Tatiana Reinoza is Assistant Professor of Art History at the University of Notre Dame and a past member of the Dartmouth Society of Fellows. In her research and teaching, she explores diverse facets of Latinx visual art in the United States including its relationship to borderlands discourse, and activism.
Her first book, Reclaiming the Americas: Latinx Art and the Politics of Territory (University of Texas Press), is an interdisciplinary study that examines how Latinx artists adopted the medium of printmaking to reclaim the lands of the Americas for Indigenous, migrant, mestiza/o, and Afro-descendant people. Drawing from the print archives of graphic workshops across the country, she focuses on artistic representations of territory that break away from traditional Western conceptions of geography. Reclaiming the Americas shows how Latinx artists have been at the forefront of battling the resurgence of anti-immigrant discourse, making migration histories visible, and critiquing printmaking’s complicity in the colonization of the Americas.

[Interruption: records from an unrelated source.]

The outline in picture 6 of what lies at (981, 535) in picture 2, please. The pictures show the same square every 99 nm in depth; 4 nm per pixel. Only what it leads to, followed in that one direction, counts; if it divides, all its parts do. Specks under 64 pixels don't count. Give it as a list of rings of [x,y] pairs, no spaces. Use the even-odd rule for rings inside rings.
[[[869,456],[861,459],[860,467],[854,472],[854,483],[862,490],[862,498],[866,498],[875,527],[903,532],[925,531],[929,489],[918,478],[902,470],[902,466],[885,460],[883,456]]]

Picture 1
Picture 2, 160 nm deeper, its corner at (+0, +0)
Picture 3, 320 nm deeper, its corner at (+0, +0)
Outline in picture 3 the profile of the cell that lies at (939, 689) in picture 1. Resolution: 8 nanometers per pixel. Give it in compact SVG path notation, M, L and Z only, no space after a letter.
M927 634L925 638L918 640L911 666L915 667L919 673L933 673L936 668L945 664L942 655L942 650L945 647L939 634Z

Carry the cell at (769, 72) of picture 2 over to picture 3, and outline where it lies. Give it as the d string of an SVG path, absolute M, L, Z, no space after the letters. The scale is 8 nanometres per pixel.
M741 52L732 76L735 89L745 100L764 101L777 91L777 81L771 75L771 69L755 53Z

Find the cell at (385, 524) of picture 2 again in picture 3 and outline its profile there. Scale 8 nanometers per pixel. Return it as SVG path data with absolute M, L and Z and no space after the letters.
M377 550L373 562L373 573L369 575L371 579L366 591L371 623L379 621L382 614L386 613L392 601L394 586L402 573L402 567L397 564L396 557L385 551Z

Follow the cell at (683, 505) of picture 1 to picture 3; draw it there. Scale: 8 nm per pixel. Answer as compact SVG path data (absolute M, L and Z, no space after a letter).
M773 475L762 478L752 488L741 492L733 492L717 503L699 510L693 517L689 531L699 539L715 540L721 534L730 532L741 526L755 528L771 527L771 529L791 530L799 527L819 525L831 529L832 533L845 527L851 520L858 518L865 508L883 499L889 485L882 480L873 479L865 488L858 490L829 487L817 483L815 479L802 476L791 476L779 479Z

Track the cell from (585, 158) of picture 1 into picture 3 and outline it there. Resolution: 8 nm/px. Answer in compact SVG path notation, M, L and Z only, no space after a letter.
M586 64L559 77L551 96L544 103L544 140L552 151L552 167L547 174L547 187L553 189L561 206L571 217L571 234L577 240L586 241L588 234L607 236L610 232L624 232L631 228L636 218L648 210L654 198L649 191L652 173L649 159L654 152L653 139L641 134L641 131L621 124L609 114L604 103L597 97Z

Reinoza is co-editor with Karen Mary Davalos of the edited volume, Self Help Graphics at Fifty (University of California Press), which explores the history of this East Los Angeles community-based graphic art workshop and how it fosters art for social change, dignity for all, and pride in ethnic heritage.
Professor Reinoza is currently researching a new book project, provisionally titled, Retorno: Art and Kinship in the Making of a Central American Diaspora.